**Problem to solve**
Word for word, output the data that follows.

**Extracted entries**

○ ○ ○ ○

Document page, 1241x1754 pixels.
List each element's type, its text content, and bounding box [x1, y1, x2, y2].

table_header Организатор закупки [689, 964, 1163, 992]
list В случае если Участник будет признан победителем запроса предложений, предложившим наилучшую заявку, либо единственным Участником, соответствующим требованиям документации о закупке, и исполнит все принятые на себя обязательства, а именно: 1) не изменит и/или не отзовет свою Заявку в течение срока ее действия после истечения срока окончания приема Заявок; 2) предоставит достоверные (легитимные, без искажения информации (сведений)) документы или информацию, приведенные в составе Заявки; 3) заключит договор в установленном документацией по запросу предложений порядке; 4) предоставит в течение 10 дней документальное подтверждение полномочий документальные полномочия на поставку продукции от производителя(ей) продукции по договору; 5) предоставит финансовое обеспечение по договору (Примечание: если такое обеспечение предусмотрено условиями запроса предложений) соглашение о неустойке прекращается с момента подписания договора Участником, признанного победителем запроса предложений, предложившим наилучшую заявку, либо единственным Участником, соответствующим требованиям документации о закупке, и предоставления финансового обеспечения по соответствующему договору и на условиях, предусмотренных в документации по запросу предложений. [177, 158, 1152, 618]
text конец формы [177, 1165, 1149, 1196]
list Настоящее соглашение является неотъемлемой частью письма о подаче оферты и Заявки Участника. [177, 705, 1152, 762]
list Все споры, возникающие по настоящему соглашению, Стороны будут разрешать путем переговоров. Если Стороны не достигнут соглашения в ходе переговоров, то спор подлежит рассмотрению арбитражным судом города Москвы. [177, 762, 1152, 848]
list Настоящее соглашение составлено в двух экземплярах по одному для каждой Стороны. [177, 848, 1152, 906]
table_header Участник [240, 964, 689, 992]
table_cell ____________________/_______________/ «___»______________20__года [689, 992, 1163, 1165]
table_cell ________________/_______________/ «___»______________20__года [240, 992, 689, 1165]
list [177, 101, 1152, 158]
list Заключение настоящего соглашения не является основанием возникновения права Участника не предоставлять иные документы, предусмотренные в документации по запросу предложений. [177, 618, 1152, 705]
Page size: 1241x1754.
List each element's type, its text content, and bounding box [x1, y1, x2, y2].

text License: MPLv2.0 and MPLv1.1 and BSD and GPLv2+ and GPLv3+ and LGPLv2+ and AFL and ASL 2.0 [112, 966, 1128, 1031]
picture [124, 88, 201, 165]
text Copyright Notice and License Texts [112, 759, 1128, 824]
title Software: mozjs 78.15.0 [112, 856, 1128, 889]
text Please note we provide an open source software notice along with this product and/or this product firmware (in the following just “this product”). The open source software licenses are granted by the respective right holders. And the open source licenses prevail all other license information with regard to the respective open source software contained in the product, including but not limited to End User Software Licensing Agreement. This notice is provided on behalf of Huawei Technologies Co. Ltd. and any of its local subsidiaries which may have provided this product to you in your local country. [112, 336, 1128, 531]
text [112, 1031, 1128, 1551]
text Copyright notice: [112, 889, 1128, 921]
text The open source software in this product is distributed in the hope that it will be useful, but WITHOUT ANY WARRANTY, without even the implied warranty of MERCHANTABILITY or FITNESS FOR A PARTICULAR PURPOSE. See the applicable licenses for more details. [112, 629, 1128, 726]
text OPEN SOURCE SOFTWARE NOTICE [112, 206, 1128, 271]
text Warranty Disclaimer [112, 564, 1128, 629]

○ ○ ○ ○

**Exercise solution**
Document page, 1241x1754 pixels.
List each element's type, its text content, and bounding box [x1, y1, x2, y2].

table_header Организатор закупки [689, 964, 1163, 992]
list В случае если Участник будет признан победителем запроса предложений, предложившим наилучшую заявку, либо единственным Участником, соответствующим требованиям документации о закупке, и исполнит все принятые на себя обязательства, а именно: 1) не изменит и/или не отзовет свою Заявку в течение срока ее действия после истечения срока окончания приема Заявок; 2) предоставит достоверные (легитимные, без искажения информации (сведений)) документы или информацию, приведенные в составе Заявки; 3) заключит договор в установленном документацией по запросу предложений порядке; 4) предоставит в течение 10 дней документальное подтверждение полномочий документальные полномочия на поставку продукции от производителя(ей) продукции по договору; 5) предоставит финансовое обеспечение по договору (Примечание: если такое обеспечение предусмотрено условиями запроса предложений) соглашение о неустойке прекращается с момента подписания договора Участником, признанного победителем запроса предложений, предложившим наилучшую заявку, либо единственным Участником, соответствующим требованиям документации о закупке, и предоставления финансового обеспечения по соответствующему договору и на условиях, предусмотренных в документации по запросу предложений. [177, 158, 1152, 618]
text конец формы [177, 1165, 1149, 1196]
list Настоящее соглашение является неотъемлемой частью письма о подаче оферты и Заявки Участника. [177, 705, 1152, 762]
list Все споры, возникающие по настоящему соглашению, Стороны будут разрешать путем переговоров. Если Стороны не достигнут соглашения в ходе переговоров, то спор подлежит рассмотрению арбитражным судом города Москвы. [177, 762, 1152, 848]
list Настоящее соглашение составлено в двух экземплярах по одному для каждой Стороны. [177, 848, 1152, 906]
table_header Участник [240, 964, 689, 992]
table_cell ____________________/_______________/ «___»______________20__года [689, 992, 1163, 1165]
table_cell ________________/_______________/ «___»______________20__года [240, 992, 689, 1165]
list [177, 101, 1152, 158]
list Заключение настоящего соглашения не является основанием возникновения права Участника не предоставлять иные документы, предусмотренные в документации по запросу предложений. [177, 618, 1152, 705]
Page size: 1241x1754.
List each element's type, its text content, and bounding box [x1, y1, x2, y2].

text License: MPLv2.0 and MPLv1.1 and BSD and GPLv2+ and GPLv3+ and LGPLv2+ and AFL and ASL 2.0 [112, 966, 1128, 1031]
picture [124, 88, 201, 165]
text Copyright Notice and License Texts [112, 759, 1128, 824]
title Software: mozjs 78.15.0 [112, 856, 1128, 889]
text Please note we provide an open source software notice along with this product and/or this product firmware (in the following just “this product”). The open source software licenses are granted by the respective right holders. And the open source licenses prevail all other license information with regard to the respective open source software contained in the product, including but not limited to End User Software Licensing Agreement. This notice is provided on behalf of Huawei Technologies Co. Ltd. and any of its local subsidiaries which may have provided this product to you in your local country. [112, 336, 1128, 531]
text [112, 1031, 1128, 1551]
text Copyright notice: [112, 889, 1128, 921]
text The open source software in this product is distributed in the hope that it will be useful, but WITHOUT ANY WARRANTY, without even the implied warranty of MERCHANTABILITY or FITNESS FOR A PARTICULAR PURPOSE. See the applicable licenses for more details. [112, 629, 1128, 726]
text OPEN SOURCE SOFTWARE NOTICE [112, 206, 1128, 271]
text Warranty Disclaimer [112, 564, 1128, 629]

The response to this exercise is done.